Le patron le couvrit d’un regard de mépris.

— Grand cadavre ! dit-il en souriant amèrement ; pour avoir été roulé quelques momens dans la lame, le voilà devenu plus couard qu’une fille ! L’eau de mer lui a noyé le cœur.

— C’est bon ! interrompit le géant avec un frisson de souvenir auquel se mêlait une sorte de colère ; mais je vous conseille de ne pas revenir sur les choses, vu que vous êtes cause de tout.

— C’est donc moi qui ai manqué, par peur, à la manœuvre ? demanda ironiquement Goron.

— C’est vous qui m’avez forcé à vous suivre, reprit le grand Luc d’un ton de rancune ; quand le traîneur de grèves nous défiait d’embarquer, est-ce que j’avais donc besoin de répondre ? Je l’aurais fait taire à volonté avec mes poings ; mais vous avez voulu accepter par fausse gloire. C’était bien la peine de venir ici, à travers cinq cents morts, pour entendre un homme râler !

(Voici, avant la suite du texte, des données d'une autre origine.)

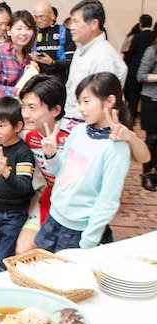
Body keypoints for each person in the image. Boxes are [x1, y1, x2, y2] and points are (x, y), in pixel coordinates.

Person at [35, 72, 133, 252]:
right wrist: (51, 155)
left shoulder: (116, 147)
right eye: (79, 102)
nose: (81, 108)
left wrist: (88, 243)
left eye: (87, 101)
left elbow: (108, 201)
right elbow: (62, 173)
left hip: (80, 229)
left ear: (110, 101)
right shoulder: (79, 131)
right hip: (56, 216)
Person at [16, 74, 70, 254]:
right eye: (23, 106)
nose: (25, 114)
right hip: (47, 197)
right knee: (23, 251)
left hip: (72, 202)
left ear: (55, 110)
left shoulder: (72, 137)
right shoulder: (29, 135)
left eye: (32, 107)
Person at [62, 0, 127, 133]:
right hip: (74, 123)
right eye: (71, 22)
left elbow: (103, 105)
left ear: (94, 24)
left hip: (91, 128)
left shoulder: (104, 56)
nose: (71, 27)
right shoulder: (81, 50)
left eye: (76, 22)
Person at [0, 97, 34, 274]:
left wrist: (5, 171)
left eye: (2, 126)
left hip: (13, 214)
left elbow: (24, 186)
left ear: (18, 127)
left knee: (5, 261)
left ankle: (3, 293)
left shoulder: (23, 153)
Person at [0, 10, 38, 106]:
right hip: (2, 113)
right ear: (9, 31)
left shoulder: (28, 59)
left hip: (21, 111)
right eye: (19, 28)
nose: (24, 33)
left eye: (28, 28)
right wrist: (17, 92)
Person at [31, 1, 76, 84]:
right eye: (36, 17)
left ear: (51, 15)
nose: (38, 20)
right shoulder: (32, 34)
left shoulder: (64, 33)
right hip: (38, 83)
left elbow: (72, 62)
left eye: (41, 16)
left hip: (59, 83)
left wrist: (52, 62)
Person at [124, 15, 155, 120]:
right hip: (151, 73)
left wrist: (126, 65)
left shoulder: (137, 36)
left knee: (133, 100)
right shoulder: (154, 37)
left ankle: (131, 121)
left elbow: (130, 54)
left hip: (135, 71)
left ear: (140, 23)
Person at [137, 38, 157, 191]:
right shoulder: (152, 50)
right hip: (152, 99)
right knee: (152, 138)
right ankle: (147, 174)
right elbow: (141, 75)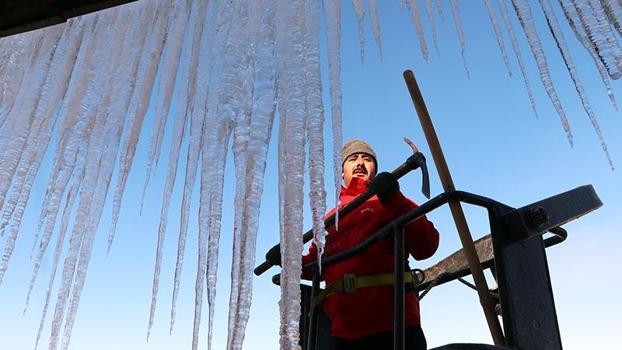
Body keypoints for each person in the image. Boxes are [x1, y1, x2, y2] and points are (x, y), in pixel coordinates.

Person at [302, 139, 439, 350]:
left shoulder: (393, 202)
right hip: (341, 335)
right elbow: (312, 267)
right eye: (352, 159)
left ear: (375, 168)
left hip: (394, 327)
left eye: (366, 159)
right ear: (341, 171)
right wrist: (287, 258)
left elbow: (427, 246)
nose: (359, 163)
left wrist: (394, 198)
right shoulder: (329, 220)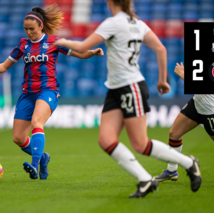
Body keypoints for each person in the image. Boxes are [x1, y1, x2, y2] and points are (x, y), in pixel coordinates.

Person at [54, 0, 202, 198]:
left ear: (110, 2)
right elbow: (161, 49)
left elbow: (82, 45)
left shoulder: (113, 23)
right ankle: (145, 180)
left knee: (141, 144)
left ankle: (188, 163)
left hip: (130, 87)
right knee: (106, 140)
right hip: (116, 88)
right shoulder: (137, 23)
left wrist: (62, 42)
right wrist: (162, 80)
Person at [0, 5, 104, 180]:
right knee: (18, 138)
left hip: (48, 90)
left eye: (31, 29)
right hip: (28, 93)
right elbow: (5, 65)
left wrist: (92, 53)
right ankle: (43, 158)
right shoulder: (23, 44)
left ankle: (34, 165)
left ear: (41, 26)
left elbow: (78, 53)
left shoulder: (53, 41)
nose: (28, 32)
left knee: (37, 121)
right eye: (26, 29)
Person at [155, 63, 214, 182]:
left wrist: (182, 74)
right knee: (174, 134)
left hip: (212, 109)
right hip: (197, 103)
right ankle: (171, 171)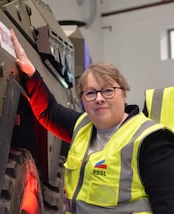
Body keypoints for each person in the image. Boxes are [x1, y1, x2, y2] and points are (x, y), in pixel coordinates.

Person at [10, 29, 174, 214]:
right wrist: (31, 72)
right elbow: (49, 112)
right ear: (83, 100)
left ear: (124, 94)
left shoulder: (150, 141)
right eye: (90, 93)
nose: (99, 98)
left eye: (107, 90)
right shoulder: (83, 127)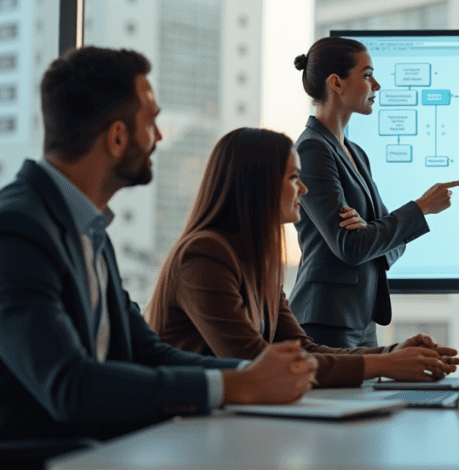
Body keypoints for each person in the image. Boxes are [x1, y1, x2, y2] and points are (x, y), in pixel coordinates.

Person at [0, 47, 318, 441]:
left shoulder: (88, 228)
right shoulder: (16, 229)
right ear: (118, 136)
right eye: (151, 122)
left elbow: (147, 352)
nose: (159, 137)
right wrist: (237, 387)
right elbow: (69, 385)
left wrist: (249, 373)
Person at [146, 127, 459, 385]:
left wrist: (395, 353)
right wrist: (386, 363)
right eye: (293, 178)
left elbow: (304, 349)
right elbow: (258, 363)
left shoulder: (259, 263)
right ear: (260, 186)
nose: (304, 190)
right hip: (188, 432)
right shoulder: (204, 256)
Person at [290, 37, 459, 348]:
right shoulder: (312, 149)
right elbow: (352, 247)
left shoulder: (355, 152)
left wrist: (371, 233)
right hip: (327, 319)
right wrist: (420, 208)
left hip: (361, 318)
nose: (378, 86)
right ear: (336, 83)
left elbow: (386, 245)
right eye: (368, 75)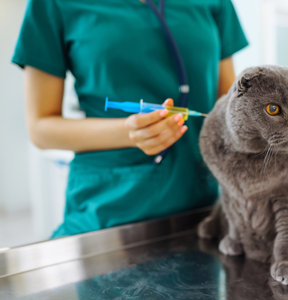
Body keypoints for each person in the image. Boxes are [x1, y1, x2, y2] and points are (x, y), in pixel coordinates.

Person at [12, 0, 248, 238]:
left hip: (205, 210)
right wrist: (128, 132)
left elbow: (229, 106)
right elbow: (40, 128)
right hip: (106, 216)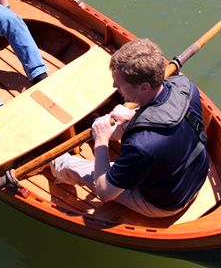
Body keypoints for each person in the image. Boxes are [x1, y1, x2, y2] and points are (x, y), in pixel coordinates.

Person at [51, 39, 209, 218]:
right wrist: (134, 117)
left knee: (70, 165)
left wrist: (101, 141)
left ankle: (57, 165)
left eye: (119, 84)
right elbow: (168, 121)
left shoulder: (142, 146)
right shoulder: (185, 87)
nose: (114, 87)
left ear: (144, 87)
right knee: (124, 135)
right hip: (194, 177)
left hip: (166, 202)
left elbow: (105, 191)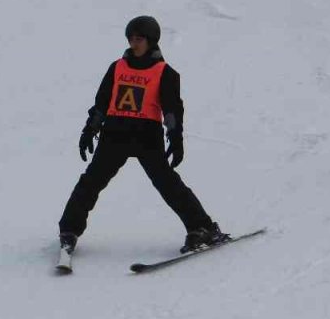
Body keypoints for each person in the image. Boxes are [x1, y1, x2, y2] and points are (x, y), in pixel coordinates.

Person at [58, 16, 227, 256]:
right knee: (90, 183)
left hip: (146, 136)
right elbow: (102, 103)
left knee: (167, 184)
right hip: (115, 134)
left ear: (151, 41)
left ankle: (203, 228)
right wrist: (90, 130)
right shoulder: (117, 67)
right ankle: (68, 232)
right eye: (131, 39)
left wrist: (175, 138)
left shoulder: (165, 73)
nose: (134, 44)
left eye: (139, 39)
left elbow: (171, 109)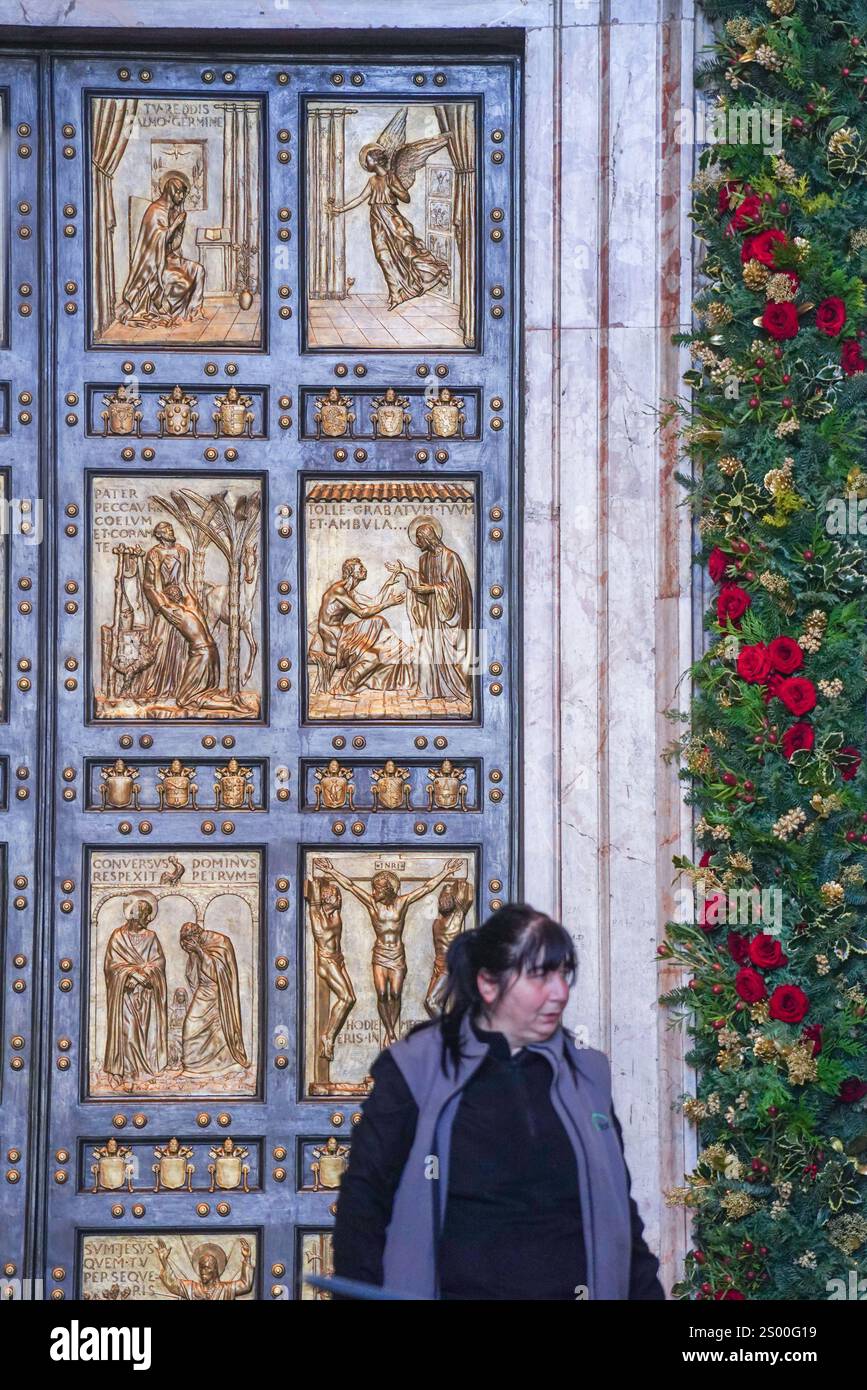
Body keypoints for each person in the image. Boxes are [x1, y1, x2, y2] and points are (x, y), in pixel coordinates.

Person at [332, 903, 665, 1301]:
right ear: (489, 984)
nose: (560, 992)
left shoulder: (588, 1073)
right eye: (541, 975)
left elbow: (620, 1217)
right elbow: (363, 1203)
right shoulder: (415, 1067)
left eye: (564, 974)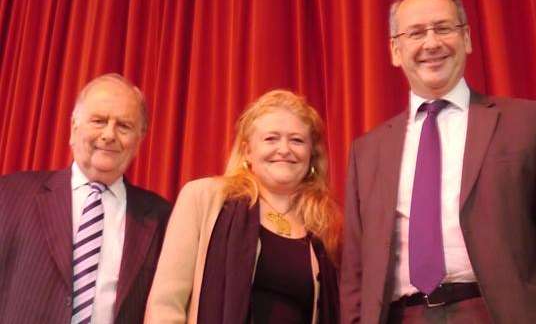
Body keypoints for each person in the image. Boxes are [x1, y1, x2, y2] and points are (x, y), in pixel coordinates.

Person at [340, 0, 536, 324]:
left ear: (467, 39)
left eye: (443, 28)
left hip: (494, 312)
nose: (432, 43)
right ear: (395, 51)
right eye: (415, 33)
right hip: (402, 315)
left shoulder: (525, 123)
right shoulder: (367, 151)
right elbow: (356, 270)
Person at [145, 89, 341, 324]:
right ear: (248, 151)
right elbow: (166, 304)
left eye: (297, 140)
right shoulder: (204, 198)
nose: (284, 149)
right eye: (271, 138)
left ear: (311, 154)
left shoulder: (325, 225)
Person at [0, 73, 171, 323]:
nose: (109, 135)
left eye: (124, 126)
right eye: (99, 121)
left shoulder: (161, 218)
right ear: (73, 127)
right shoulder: (10, 194)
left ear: (139, 140)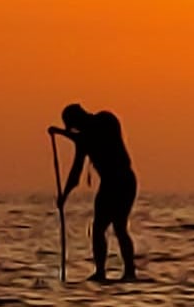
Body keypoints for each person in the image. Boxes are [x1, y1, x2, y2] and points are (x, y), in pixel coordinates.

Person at [49, 103, 137, 282]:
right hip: (108, 183)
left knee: (119, 227)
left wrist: (63, 133)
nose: (74, 130)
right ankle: (100, 272)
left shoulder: (106, 119)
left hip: (123, 180)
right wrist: (64, 197)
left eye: (73, 126)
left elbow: (93, 135)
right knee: (97, 229)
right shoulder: (83, 141)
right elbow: (75, 174)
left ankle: (129, 272)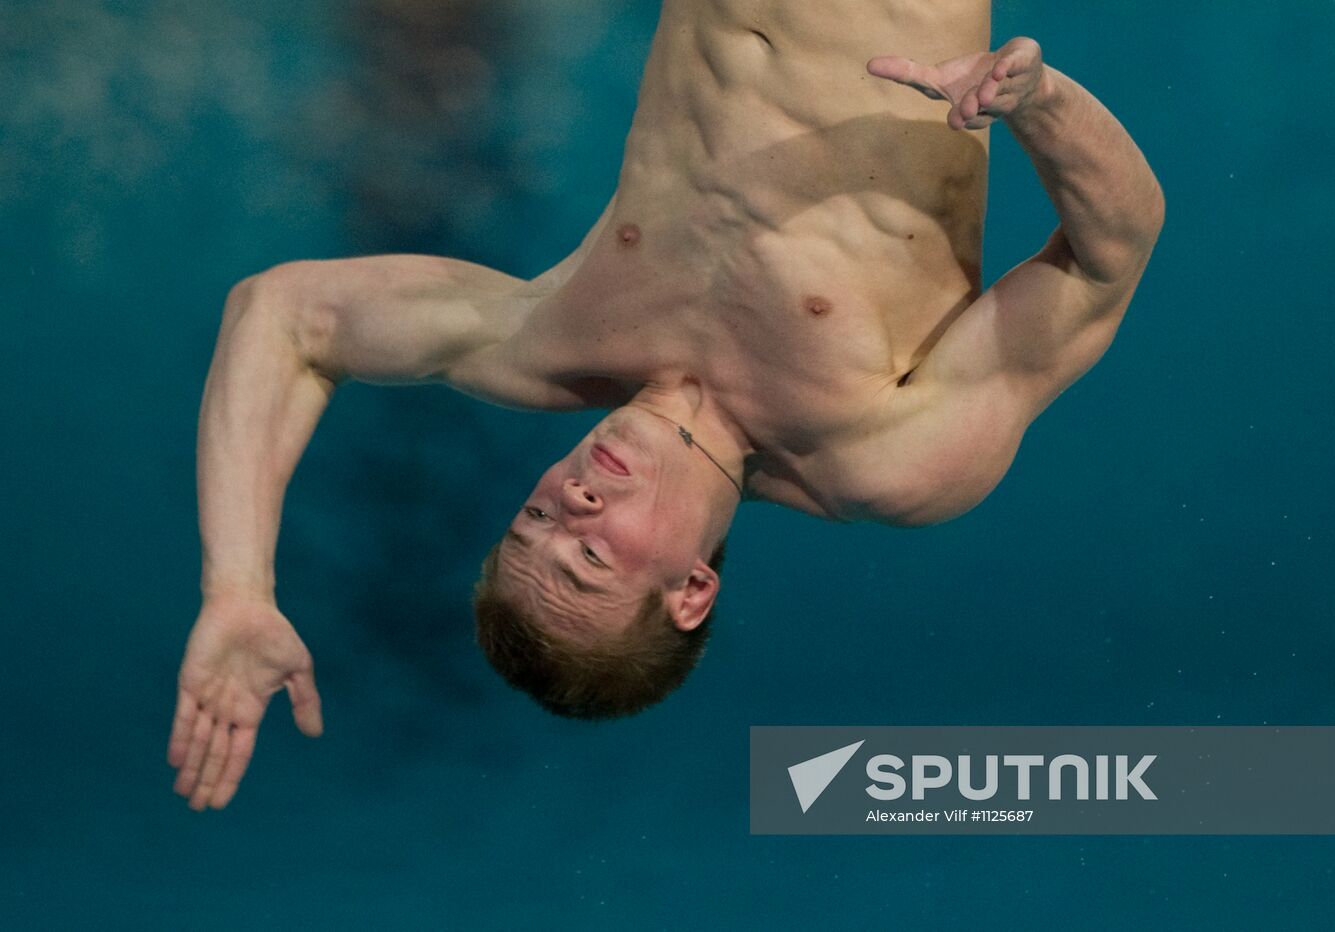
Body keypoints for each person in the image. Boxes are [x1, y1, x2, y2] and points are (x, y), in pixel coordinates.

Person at [169, 0, 1164, 810]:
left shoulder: (559, 345)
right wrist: (1038, 102)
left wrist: (238, 590)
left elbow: (282, 314)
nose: (571, 504)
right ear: (690, 590)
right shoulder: (880, 452)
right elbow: (1108, 256)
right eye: (591, 557)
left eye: (535, 520)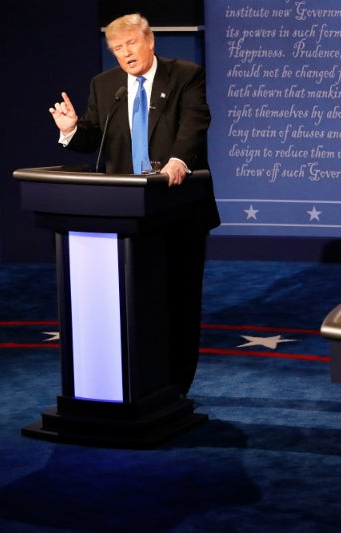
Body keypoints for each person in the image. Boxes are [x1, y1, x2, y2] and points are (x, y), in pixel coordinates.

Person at [49, 13, 220, 396]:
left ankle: (177, 386)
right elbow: (96, 135)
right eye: (117, 48)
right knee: (132, 302)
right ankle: (136, 381)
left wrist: (179, 160)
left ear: (150, 41)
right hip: (126, 213)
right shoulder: (105, 84)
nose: (125, 54)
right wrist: (71, 130)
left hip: (179, 206)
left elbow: (194, 123)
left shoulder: (185, 75)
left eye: (131, 44)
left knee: (179, 299)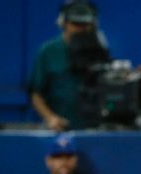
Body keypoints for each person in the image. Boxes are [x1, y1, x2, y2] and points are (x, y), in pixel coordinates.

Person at [29, 0, 108, 130]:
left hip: (93, 129)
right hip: (60, 129)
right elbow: (36, 93)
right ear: (64, 23)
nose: (81, 29)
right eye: (76, 24)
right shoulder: (48, 51)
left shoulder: (100, 51)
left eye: (85, 24)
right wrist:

Marzou, qui était toujours au lit du mourant, se retourna et fit signe de la main. — Plus bas, au nom de Dieu ! dit-il ; maître Luz peut vous entendre.

Lubert haussa les épaules. — Oui, oui, reprit-il entre ses dents, nous avons fait une belle campagne, et dont je conseille au patron de se vanter ! Trop heureux s’il n’y perd que sa barque !

— Ah ! je saurai bien la retrouver, répondit le marin, qui remettait sa veste, et, puisque tu n’as pas assez de nerf pour m’aider, j’irai seul.

— Maître Goron ne me refuserait pas, j’espère, d’aller avec lui, dit le traîneur de grèves en s’approchant ; mais je ne voudrais pas quitter le Béarnais pendant la grande angoisse, et il n’y a rien à craindre pour la barque. J’ai filé à l’avant et à l’arrière les deux grappins qui la tiennent mouillée, le nez à la vague ; dans huit jours, on la trouverait à la même place.

— C’est une idée, cela ! reprit le patron, qui semblait ne louer Marzou qu’avec embarras et répugnance ; je ne te croyais pas l’œil si marin !

— Maître Goron aura oublié qu’autrefois il me prenait souvent pour matelot, dit Marzou, et qu’à bonne école il est facile de profiter !

Le marin jeta un regard de côté sur le jeune garçon, comme s’il se fût défié du compliment ; mais l’accent avait été si simple et la physionomie si sincère, qu’il dut l’accepter comme il avait été fait, sans arrière-pensée.